Fusão PSA-FCA: o negócio do ano

Português Carlos Tavares à frente do quarto maior fabricante mundial de automóveis

Opinião

Por José Caetano 18-01-2020 11:05

A indústria automóvel, confrontada com nuvens (muito!) negras na linha do horizonte, reage… Imposta politicamente, mais na Europa do que no resto do Mundo, a mudança no paradigma dominante há mais de 100 anos, com corrida à eletrificação para alguma hipótese de cumprimento de normas de proteção ambiental híper-restritivas, também pressupõe abandono da produção das mecânicas térmicas alimentadas por combustíveis fósseis. PSA e Fiat Chrysler Automobiles (FCA), fundindo-se, fortalecem-se, por garantirem economias de escala que diminuem os investimentos e aumentam as receitas e os lucros, pelo menos no plano teórico.

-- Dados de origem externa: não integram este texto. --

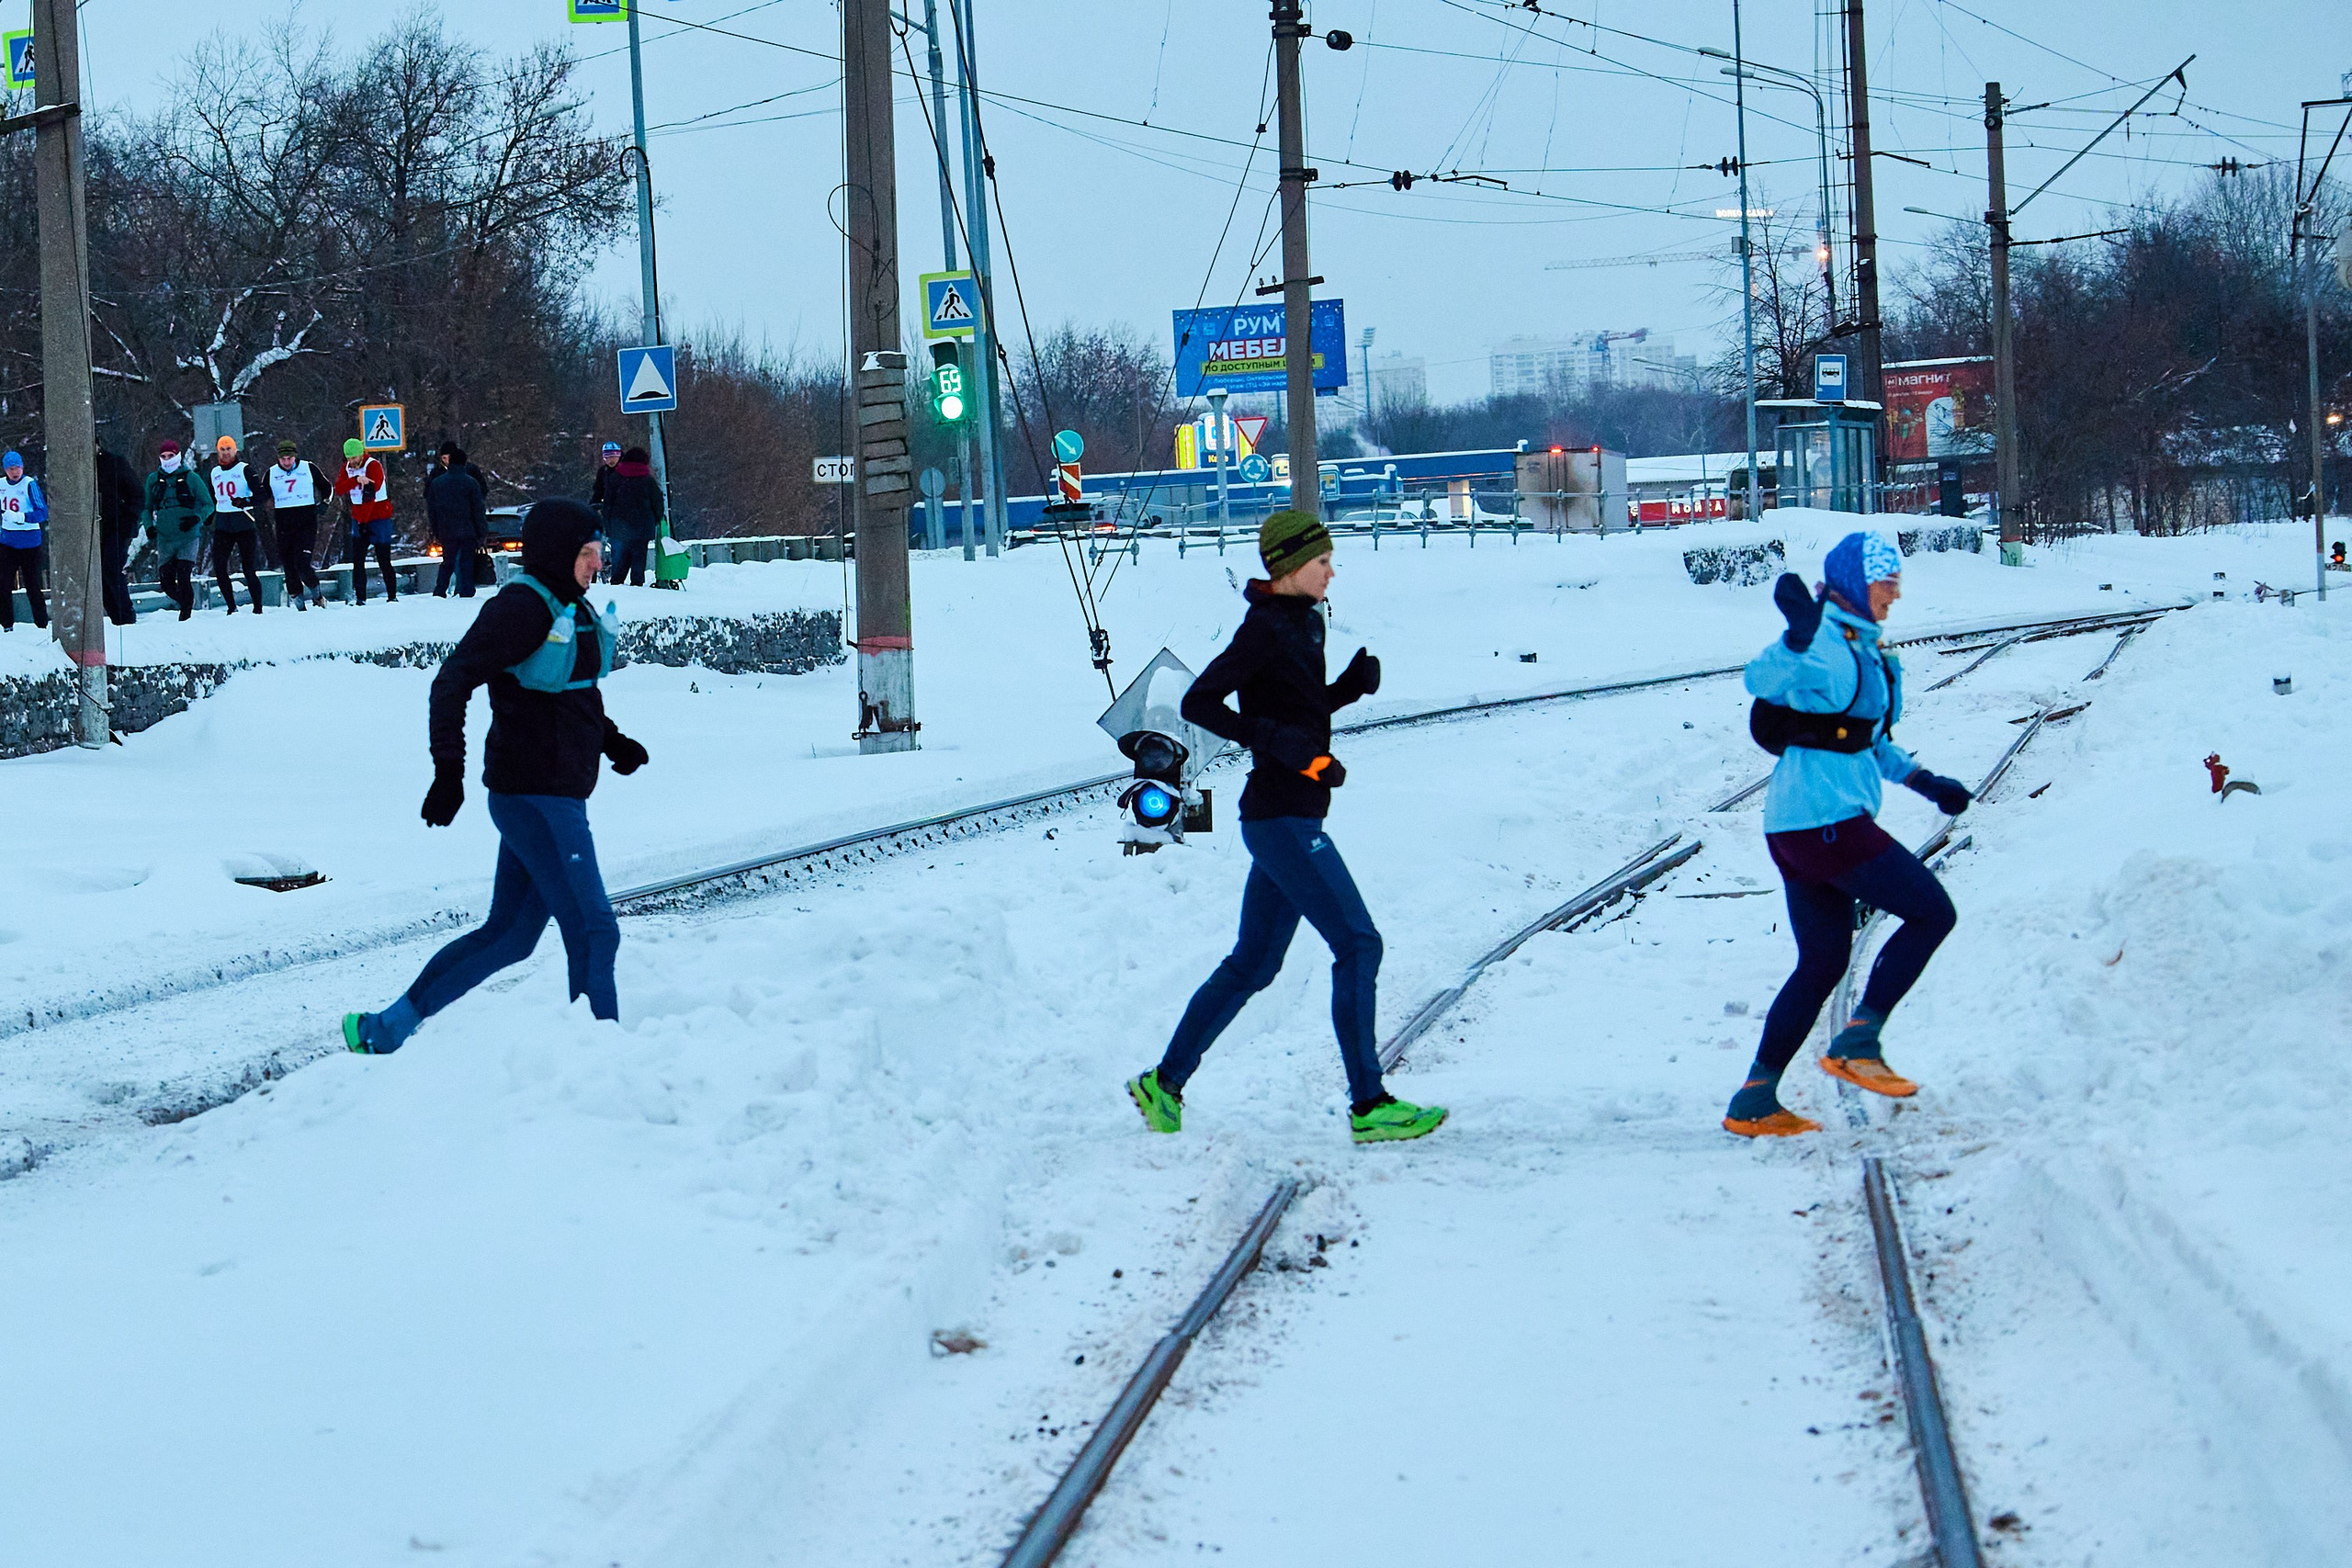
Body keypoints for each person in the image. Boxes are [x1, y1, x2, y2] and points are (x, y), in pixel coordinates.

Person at [1125, 510, 1446, 1145]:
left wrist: (1345, 690)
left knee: (1254, 964)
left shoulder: (1304, 622)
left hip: (1288, 815)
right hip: (1282, 818)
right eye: (1323, 561)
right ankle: (1369, 1104)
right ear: (1292, 565)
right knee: (1359, 943)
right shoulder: (1264, 628)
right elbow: (1199, 702)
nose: (1331, 572)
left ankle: (1163, 1082)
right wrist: (1282, 746)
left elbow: (1295, 705)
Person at [342, 499, 650, 1055]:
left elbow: (569, 697)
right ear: (559, 552)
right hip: (536, 797)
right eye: (588, 552)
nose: (598, 563)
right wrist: (448, 772)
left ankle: (385, 1027)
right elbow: (452, 681)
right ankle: (600, 1062)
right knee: (594, 928)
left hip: (553, 792)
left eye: (599, 551)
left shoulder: (573, 605)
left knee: (510, 937)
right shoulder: (519, 609)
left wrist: (613, 742)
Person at [1722, 532, 1974, 1138]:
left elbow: (1864, 740)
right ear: (1858, 584)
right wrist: (1795, 637)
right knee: (1932, 912)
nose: (1895, 594)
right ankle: (1859, 1041)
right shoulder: (1826, 640)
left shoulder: (1862, 644)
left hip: (1799, 823)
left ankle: (1754, 1097)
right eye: (1886, 583)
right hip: (1823, 820)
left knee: (1824, 960)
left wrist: (1925, 781)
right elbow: (1760, 678)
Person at [198, 434, 270, 615]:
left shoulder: (245, 469)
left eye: (228, 449)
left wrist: (245, 501)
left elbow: (262, 495)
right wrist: (208, 517)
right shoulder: (214, 472)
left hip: (244, 524)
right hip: (223, 525)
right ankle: (231, 607)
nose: (225, 453)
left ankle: (258, 608)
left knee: (248, 568)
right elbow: (212, 498)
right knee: (219, 566)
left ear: (235, 450)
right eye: (222, 450)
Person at [141, 438, 209, 619]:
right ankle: (186, 601)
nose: (167, 459)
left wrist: (196, 518)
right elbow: (146, 508)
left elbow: (208, 504)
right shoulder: (153, 480)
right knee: (167, 583)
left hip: (188, 536)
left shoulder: (192, 478)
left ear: (178, 456)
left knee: (184, 576)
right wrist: (149, 527)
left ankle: (185, 615)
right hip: (165, 537)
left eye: (170, 456)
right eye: (163, 456)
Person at [266, 439, 332, 612]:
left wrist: (324, 504)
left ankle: (317, 597)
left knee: (302, 563)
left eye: (290, 458)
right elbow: (261, 494)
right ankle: (300, 608)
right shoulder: (271, 473)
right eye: (283, 459)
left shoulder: (308, 468)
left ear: (295, 457)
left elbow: (326, 487)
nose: (286, 462)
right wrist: (245, 501)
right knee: (289, 567)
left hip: (306, 523)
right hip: (284, 524)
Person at [334, 438, 398, 604]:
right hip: (359, 517)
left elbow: (370, 494)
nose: (352, 461)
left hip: (378, 517)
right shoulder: (347, 468)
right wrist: (355, 480)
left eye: (354, 457)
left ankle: (392, 596)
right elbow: (339, 489)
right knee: (358, 560)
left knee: (383, 559)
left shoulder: (373, 466)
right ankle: (360, 597)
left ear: (361, 454)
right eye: (349, 458)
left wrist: (364, 521)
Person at [424, 444, 487, 598]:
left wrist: (436, 530)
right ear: (464, 462)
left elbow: (432, 510)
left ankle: (440, 591)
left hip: (446, 529)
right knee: (467, 562)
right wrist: (482, 532)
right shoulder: (471, 482)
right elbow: (478, 509)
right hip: (468, 529)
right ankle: (467, 591)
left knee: (447, 561)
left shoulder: (437, 483)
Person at [96, 439, 144, 625]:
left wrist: (127, 518)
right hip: (95, 529)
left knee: (111, 568)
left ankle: (125, 615)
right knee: (99, 574)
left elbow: (137, 494)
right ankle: (116, 616)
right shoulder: (79, 467)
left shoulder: (115, 463)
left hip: (117, 525)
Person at [600, 446, 663, 586]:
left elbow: (608, 503)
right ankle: (637, 584)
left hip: (619, 526)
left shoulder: (615, 478)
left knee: (620, 558)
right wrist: (656, 519)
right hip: (642, 526)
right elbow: (658, 502)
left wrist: (609, 524)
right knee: (639, 558)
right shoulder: (648, 480)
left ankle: (616, 583)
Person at [0, 449, 49, 631]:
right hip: (7, 542)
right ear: (5, 470)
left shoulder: (29, 484)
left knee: (33, 585)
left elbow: (42, 512)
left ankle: (41, 625)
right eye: (11, 469)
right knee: (3, 585)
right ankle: (6, 625)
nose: (15, 472)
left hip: (30, 543)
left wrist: (22, 517)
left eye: (18, 468)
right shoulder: (1, 485)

O processo de fusão iniciado com o Memorando de Entendimento assinado na semana antes do Natal consolidar-se-á durante 2020, com português no comando do consórcio industrial novo: Carlos Tavares, de 61 anos, foi nomeado para mandato de cinco anos para liderar o quarto maior fabricante de automóveis do Mundo! Em 2018 ou no período fiscal que terminou a 31 de março de 2019, PSA e FCA, combinadas, venderam 8,53 milhões de viaturas. Mais, apenas o Grupo Volkswagen (10,90 milhões), a Aliança Renault-Nissan-Mitsubishi (10,64 milhões) e a Toyota (10,60 milhões). A General Motors, n.º 1 entre 1931 e 2005 e em 2011, é 5.ª na tabela, com 8,38 milhões…

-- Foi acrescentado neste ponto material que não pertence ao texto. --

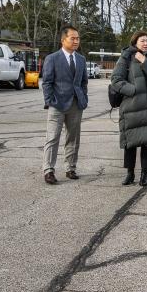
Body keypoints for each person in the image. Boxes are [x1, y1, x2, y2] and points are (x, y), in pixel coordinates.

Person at [111, 30, 147, 186]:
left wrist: (144, 61)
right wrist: (133, 90)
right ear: (135, 42)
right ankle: (130, 173)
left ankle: (144, 173)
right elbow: (116, 79)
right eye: (142, 40)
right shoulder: (126, 56)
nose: (145, 43)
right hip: (132, 106)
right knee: (131, 141)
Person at [41, 25, 88, 184]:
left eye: (78, 38)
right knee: (52, 137)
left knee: (73, 138)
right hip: (57, 104)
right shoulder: (52, 58)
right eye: (72, 38)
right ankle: (48, 170)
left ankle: (71, 168)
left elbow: (83, 82)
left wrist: (84, 98)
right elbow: (47, 82)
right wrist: (50, 101)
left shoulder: (81, 59)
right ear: (63, 40)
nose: (76, 41)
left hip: (76, 104)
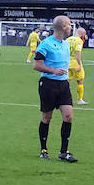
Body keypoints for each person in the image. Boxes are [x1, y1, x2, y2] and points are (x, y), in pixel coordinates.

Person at [34, 15, 77, 162]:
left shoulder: (66, 44)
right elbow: (36, 65)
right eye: (70, 24)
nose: (71, 27)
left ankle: (64, 151)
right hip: (48, 84)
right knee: (47, 118)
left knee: (68, 116)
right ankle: (43, 149)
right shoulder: (46, 44)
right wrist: (53, 70)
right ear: (64, 26)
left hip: (63, 84)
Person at [67, 26, 88, 105]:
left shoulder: (68, 39)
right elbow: (77, 52)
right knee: (80, 81)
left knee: (65, 82)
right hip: (75, 63)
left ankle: (60, 99)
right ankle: (80, 99)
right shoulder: (79, 41)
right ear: (82, 34)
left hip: (66, 63)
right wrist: (79, 64)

Esta fusão, em termos de participações acionistas, não penaliza PSA nem FCA. As empresas partilham 50% do consórcio novo e, também, a ambição e o objetivo de desenvolverem fórmulas inovadoras e sustentáveis para o futuro da mobilidade. Os fabricantes complementam-se: a PSA mantém posição sólida na Europa, com Citroën, Opel e Peugeot, a FCA tem-na na América do Norte e na América Latina, principalmente com as norte-americanas Chrysler, Dodge, Jeep e RAM. No futuro, confirmando-se as expetativas por trás do acordo, aumento nas vendas de automóveis para 8,7 milhões por ano, crescimento no volume de negócios para 11.000 milhões de euros. O lucro operacional estimado é de 6,6%.

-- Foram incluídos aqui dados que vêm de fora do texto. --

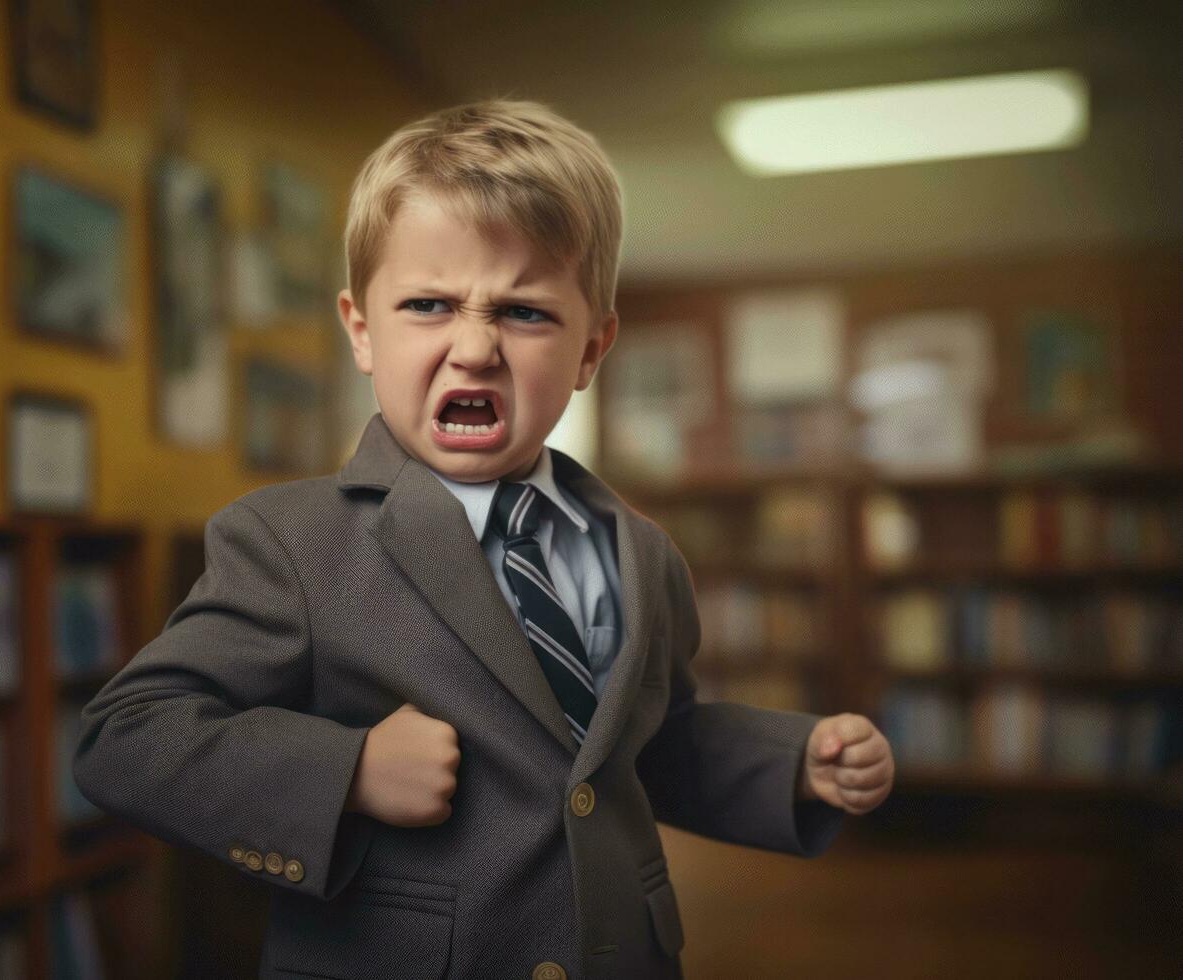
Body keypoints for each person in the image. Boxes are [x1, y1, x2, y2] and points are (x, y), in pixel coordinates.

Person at [73, 99, 894, 980]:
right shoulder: (288, 542)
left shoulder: (640, 553)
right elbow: (126, 737)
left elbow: (649, 749)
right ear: (361, 330)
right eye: (427, 304)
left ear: (591, 349)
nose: (473, 347)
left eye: (525, 313)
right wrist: (344, 770)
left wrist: (791, 764)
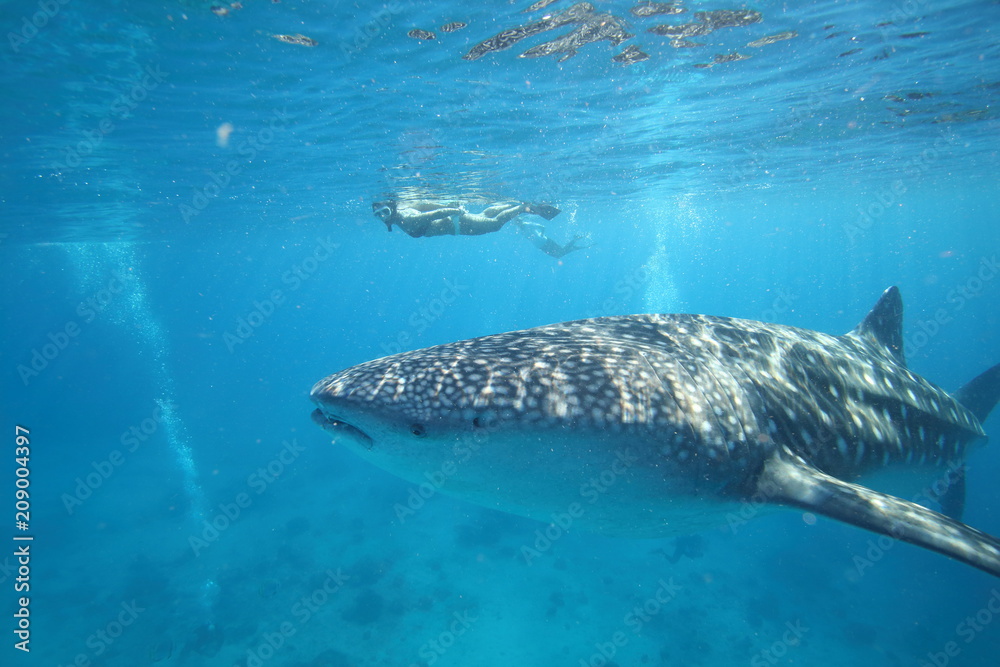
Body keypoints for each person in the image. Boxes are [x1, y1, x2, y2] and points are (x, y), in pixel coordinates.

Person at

Desconhece-se, ainda, o nome da empresa nova, mas PSA e FCA concordaram com a instalação de quartel-general na Holanda e a cotação nas bolsas de Paris, Milão e Nova Iorque. No conselho de administração, 11 elementos, cinco nomeados pela PSA e cinco pela FCA… Entre os administradores encontrar-se-ão representantes dos trabalhadores dos dois fabricantes. Na lista de prioridades do administrador-delegado Carlos Tavares, progresso na eficiência, com otimização dos investimentos, partilhando plataformas, motores e tecnologias.


Esta fusão é a maior na indústria automóvel desde a aquisição da Chrysler pela Mercedes em 1998. O valor de mercado estimado da empresa é de 42 mil milhões de euros. No consórcio, 14 marcas e, para Tavares, todas com futuro! O português tem muito(s) crédito(s): em 2017, quando a PSA comprou a Opel à GM, o emblema alemão somava década de prejuízos (mais de 20.000 milhões de euros); na primeira metade do ano passado, lucro de 700 milhões de euros.